Kolejne trzy firmy znaleźliśmy w portfelu NC Lead (największe i najbardziej płynne spółki, które mają największe szanse przejścia na GPW) – to Pharmena, Platige Image i Sare. Wybierając tych emitentów, kierowaliśmy się zarówno wyglądem wykresu, jak i perspektywicznością prowadzonej działalności.
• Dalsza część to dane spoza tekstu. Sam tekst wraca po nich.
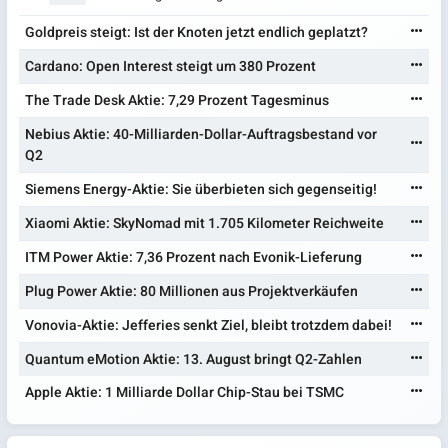
Goldpreis steigt: Ist der Knoten jetzt endlich geplatzt?
Cardano: Open Interest steigt um 380 Prozent
The Trade Desk Aktie: 7,29 Prozent Tagesminus
Nebius Aktie: 40-Milliarden-Dollar-Auftragsbestand vor
Q2
Siemens Energy-Aktie: Sie überbieten sich gegenseitig!
Xiaomi Aktie: SkyNomad mit 1.705 Kilometer Reichweite
ITM Power Aktie: 7,36 Prozent nach Evonik-Lieferung
Plug Power Aktie: 80 Millionen aus Projektverkäufen
Vonovia-Aktie: Jefferies senkt Ziel, bleibt trotzdem dabei!
Quantum eMotion Aktie: 13. August bringt Q2-Zahlen
Apple Aktie: 1 Milliarde Dollar Chip-Stau bei TSMC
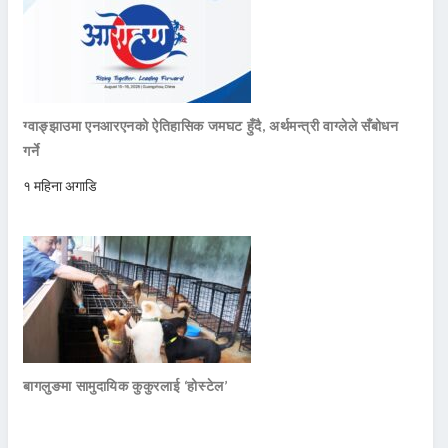
ग्वाङ्झाउमा एनआरएनको ऐतिहासिक जमघट हुँदै, अर्थमन्त्री वाग्लेले सँबोधन
गर्ने
१ महिना अगाडि
बागलुङमा सामुदायिक कुकुरलाई ‘होस्टेल’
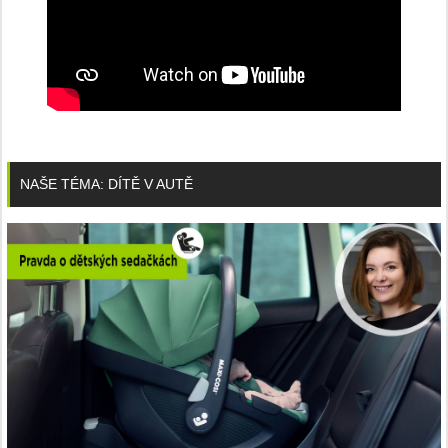
NAŠE TÉMA: DÍTĚ V AUTĚ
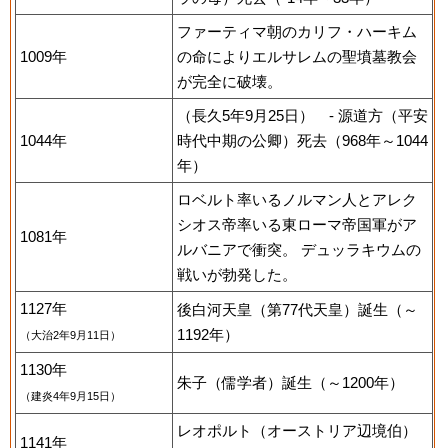
ファーティマ朝のカリフ・ハーキム
1009年
の命によりエルサレムの聖墳墓教会
が完全に破壊。
（長久5年9月25日） - 源道方（平安
1044年
時代中期の公卿）死去（968年～1044
年）
ロベルト率いるノルマン人とアレク
シオス帝率いる東ローマ帝国軍がア
1081年
ルバニアで衝突。 デュッラキウムの
戦いが勃発した。
1127年
後白河天皇（第77代天皇）誕生（～
1192年）
（大治2年9月11日）
1130年
朱子（儒学者）誕生（～1200年）
（建炎4年9月15日）
レオポルト（オーストリア辺境伯）
1141年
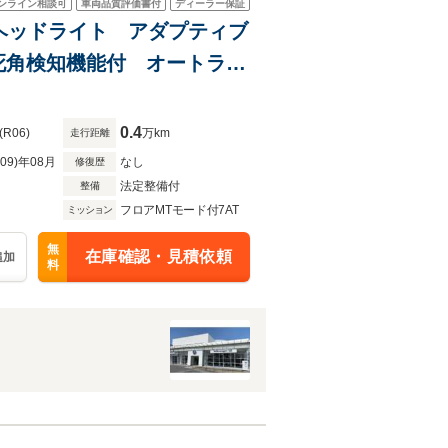
ンライン相談可
車両品質評価書付
ディーラー保証
LEDヘッドライト アダプティブ
死角検知機能付 オートライ
ケージ
0.4
(R06)
万km
走行距離
R09)年08月
なし
修復歴
法定整備付
整備
フロアMTモード付7AT
ミッション
無
在庫確認・見積依頼
追加
料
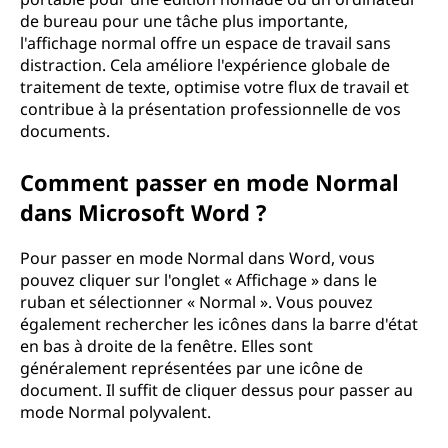
n
de bureau pour une tâche plus importante,
o
l'affichage normal offre un espace de travail sans
distraction. Cela améliore l'expérience globale de
r
traitement de texte, optimise votre flux de travail et
contribue à la présentation professionnelle de vos
m
documents.
a
Comment passer en mode Normal
dans Microsoft Word ?
l
Pour passer en mode Normal dans Word, vous
pouvez cliquer sur l'onglet « Affichage » dans le
ruban et sélectionner « Normal ». Vous pouvez
également rechercher les icônes dans la barre d'état
en bas à droite de la fenêtre. Elles sont
généralement représentées par une icône de
document. Il suffit de cliquer dessus pour passer au
mode Normal polyvalent.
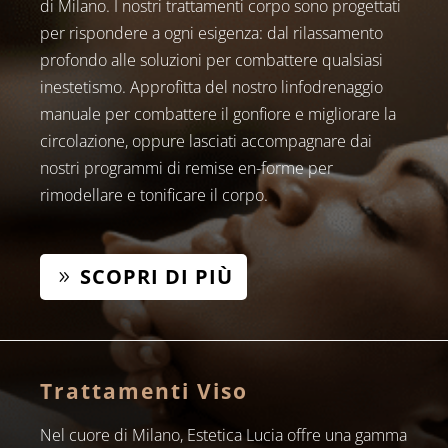
di Milano. I nostri trattamenti corpo sono progettati
per rispondere a ogni esigenza: dal rilassamento
profondo alle soluzioni per combattere qualsiasi
inestetismo. Approfitta del nostro linfodrenaggio
manuale per combattere il gonfiore e migliorare la
circolazione, oppure lasciati accompagnare dai
nostri programmi di remise en-forme per
rimodellare e tonificare il corpo.
SCOPRI DI PIÙ
Trattamenti Viso
Nel cuore di Milano, Estetica Lucia offre una gamma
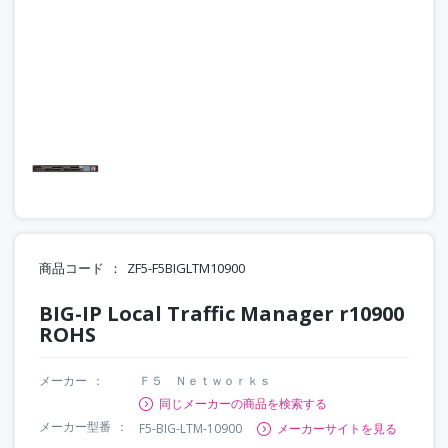
商品コード
ZF5-F5BIGLTM10900
BIG-IP Local Traffic Manager r10900
ROHS
メーカー
Ｆ５ Ｎｅｔｗｏｒｋｓ
同じメーカーの商品を検索する
メーカー型番
F5-BIG-LTM-10900
メーカーサイトを見る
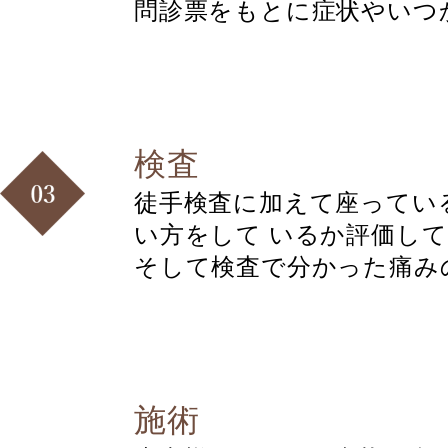
問診票をもとに症状やいつ
検査
徒手検査に加えて座ってい
い方をして いるか評価し
そして検査で分かった痛み
施術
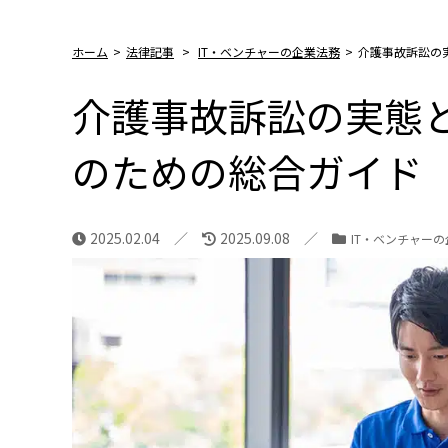
ホーム
>
法律記事
>
IT・ベンチャーの企業法務
>
介護事故訴訟の
介護事故訴訟の実態
のための総合ガイド
2025.02.04
2025.09.08
IT・ベンチャー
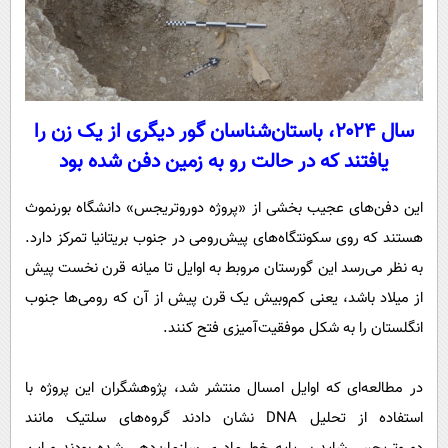
سال ۲۰۲۴، باستان‌شناسان گور دیگری از یک زن را
یافتند که در حالت رو به زمین دفن شده بود
این دفن‌های عجیب بخشی از «پروژه دوروتریجس» دانشگاه بورنموث
هستند که روی سکونتگاه‌های پیش‌رومی در جنوب بریتانیا تمرکز دارد.
به نظر می‌رسد این گورستان مروبط به اوایل تا میانه قرن نخست پیش
از میلاد باشد، یعنی کم‌وبیش یک قرن پیش از آن که رومی‌ها جنوب
انگلستان را به شکل موفقیت‌آمیزی فتح کنند.
در مطالعه‌ای که اوایل امسال منتشر شد، پژوهشگران این پروژه با
استفاده از تحلیل DNA نشان دادند گروه‌های سلتیک مانند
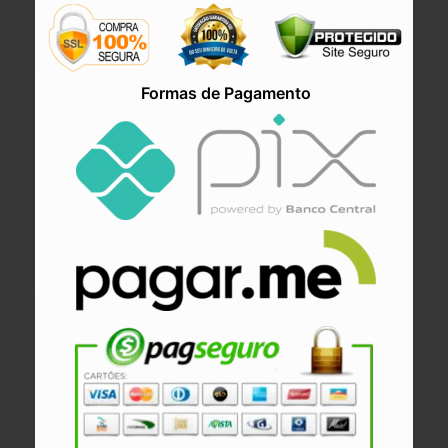
Formas de Pagamento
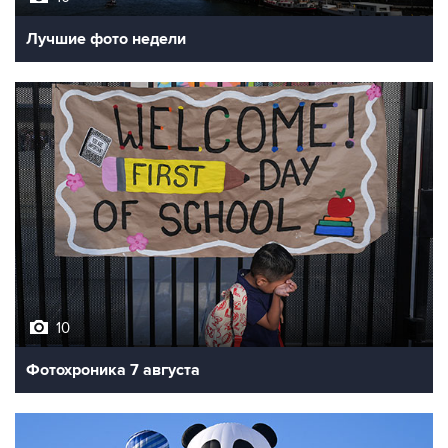
10
Фотохроника 7 августа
Ostatecznie okazało się, że znaleźliśmy przedstawicieli modnych obecnie branż, takich jak gry komputerowe, biotechnologia, sprzęt IT, animacje graficzne, a także jednego outsidera, działającego w sektorze doradztwa finansowego, ale z układem hossy na wykresie.
Podwyższone ryzyko
Płynność, atrakcyjny wykres i perspektywiczna branża nie gwarantują sukcesu inwestycyjnego. Zwłaszcza że wyselekcjonowane firmy nie są wolne od jednej z głównych bolączek emitentów z NewConnect, czyli wysokiej zmienności notowań. Normą jest, że w ciągu jednej sesji kurs akcji rośnie lub spada o kilkadziesiąt procent. Na wykresach często pojawiają się luki, a cienie świec są długie i bez problemu naruszają ważne techniczne bariery. Mając świadomość tych czynników ryzyka, należy do inwestowania na tym rynku podejść bardzo ostrożnie. Niższa płynność wymusza mniejsze zaangażowanie kapitału, a duże wahania – ustawianie „szerokich" zleceń stop loss.